Ameliorative effects of monascin from red mold rice on alcoholic liver injury and intestinal microbiota dysbiosis in mice

Abstract

Monascus-fermented red mold rice (RMR) has excellent physiological efficacy on lipid metabolism and liver function. This study investigated the ameliorative effects of monascin (MS) from RMR on alcoholic liver injury (ALI) in mice, and further illustrated its mechanism of action. Results indicated that dietary MS intervention obviously ameliorated lipid metabolism and liver function in mice with over-drinking.
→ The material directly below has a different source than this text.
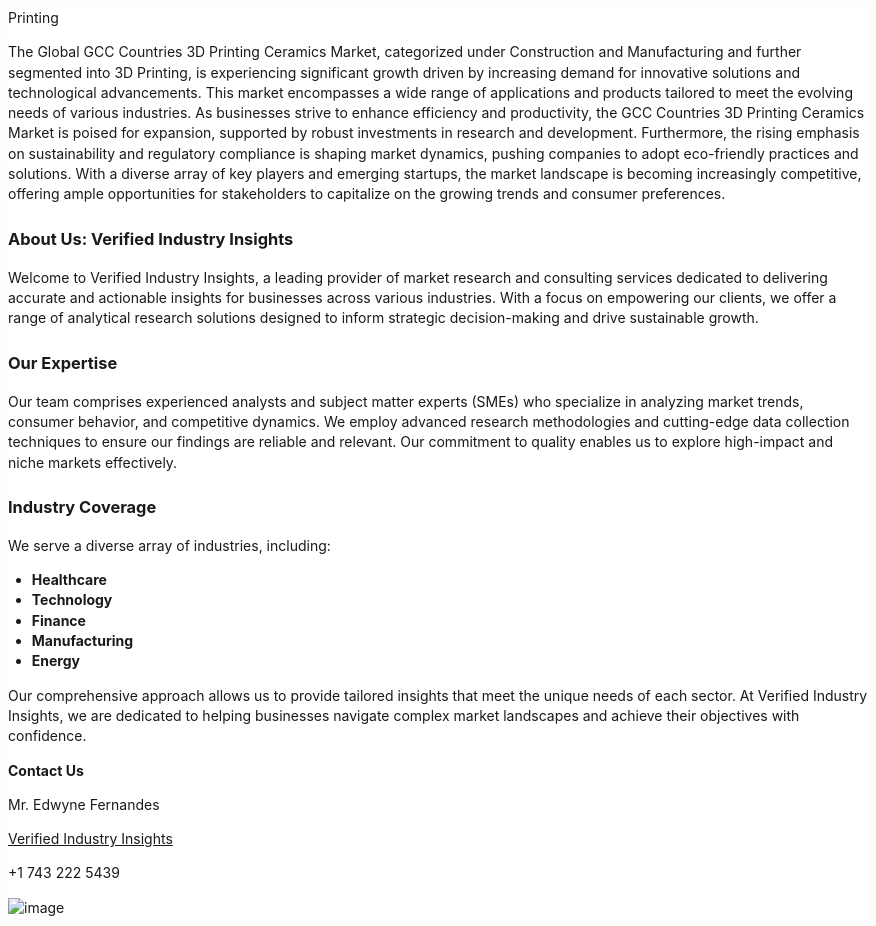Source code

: Printing </h3><p>The Global GCC Countries 3D Printing Ceramics Market, categorized under Construction and Manufacturing and further segmented into 3D Printing, is experiencing significant growth driven by increasing demand for innovative solutions and technological advancements. This market encompasses a wide range of applications and products tailored to meet the evolving needs of various industries. As businesses strive to enhance efficiency and productivity, the GCC Countries 3D Printing Ceramics Market is poised for expansion, supported by robust investments in research and development. Furthermore, the rising emphasis on sustainability and regulatory compliance is shaping market dynamics, pushing companies to adopt eco-friendly practices and solutions. With a diverse array of key players and emerging startups, the market landscape is becoming increasingly competitive, offering ample opportunities for stakeholders to capitalize on the growing trends and consumer preferences.</p><h3>About Us: Verified Industry Insights</h3><p>Welcome to Verified Industry Insights, a leading provider of market research and consulting services dedicated to delivering accurate and actionable insights for businesses across various industries. With a focus on empowering our clients, we offer a range of analytical research solutions designed to inform strategic decision-making and drive sustainable growth.</p><h3>Our Expertise</h3><p>Our team comprises experienced analysts and subject matter experts (SMEs) who specialize in analyzing market trends, consumer behavior, and competitive dynamics. We employ advanced research methodologies and cutting-edge data collection techniques to ensure our findings are reliable and relevant. Our commitment to quality enables us to explore high-impact and niche markets effectively.</p><h3>Industry Coverage</h3><p>We serve a diverse array of industries, including:</p><ul><li><strong>Healthcare</strong></li><li><strong>Technology</strong></li><li><strong>Finance</strong></li><li><strong>Manufacturing</strong></li><li><strong>Energy</strong></li></ul><p>Our comprehensive approach allows us to provide tailored insights that meet the unique needs of each sector. At Verified Industry Insights, we are dedicated to helping businesses navigate complex market landscapes and achieve their objectives with confidence.</p><p><strong>Contact Us</strong></p><p>Mr. Edwyne Fernandes</p><p><a href="https://www.verifiedindustryinsights.com/">Verified Industry Insights</a></p><p>+1 743 222 5439</p>
![image](https://github.com/user-attachments/assets/71d20595-a477-44bf-b949-2fb34a5aa51b)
In addition, MS intervention alleviated alcohol-induced oxidative stress in the liver by reducing the hepatic activities of lactate dehydrogenase (LDH) and hepatic levels of malondialdehyde (MDA), increasing the hepatic activities of catalase (CAT), superoxide dismutase (SOD), alcohol dehydrogenase (ADH) and hepatic levels of glutathione (GSH). 16S rRNA amplicon sequencing showed that excessive drinking had a significant effect on the composition of the gut microbiota in mice. MS intervention was beneficial to ameliorate intestinal microbiota dysbiosis by elevating the proportion of Lactobacillus, Lachnospiraceae_UCG-006, Coriobacteriales, etc., but decreasing the proportion of Staphylococcus, Muribaculaceae, Desulfovibrionaceae, etc. Additionally, correlation analysis indicated that the key intestinal bacterial taxa intervened by MS were closely related to some biochemical indicators of lipid metabolism, liver function and oxidative stress. Moreover, liver metabolomics analysis revealed that dietary MS supplementation significantly regulated the levels of liver metabolites involved in taurine and hypotaurine metabolism, riboflavin metabolism, and purine metabolism, etc. Furthermore, MS intervention regulated gene transcription and protein expression associated with lipid metabolism and oxidative stress in the liver. In short, these findings suggest that MS mitigates alcohol-induced hepatic oxidative damage through modulating the intestinal microbiome and liver metabolic pathway, and thus can be served as a functional component to prevent alcoholic liver disease.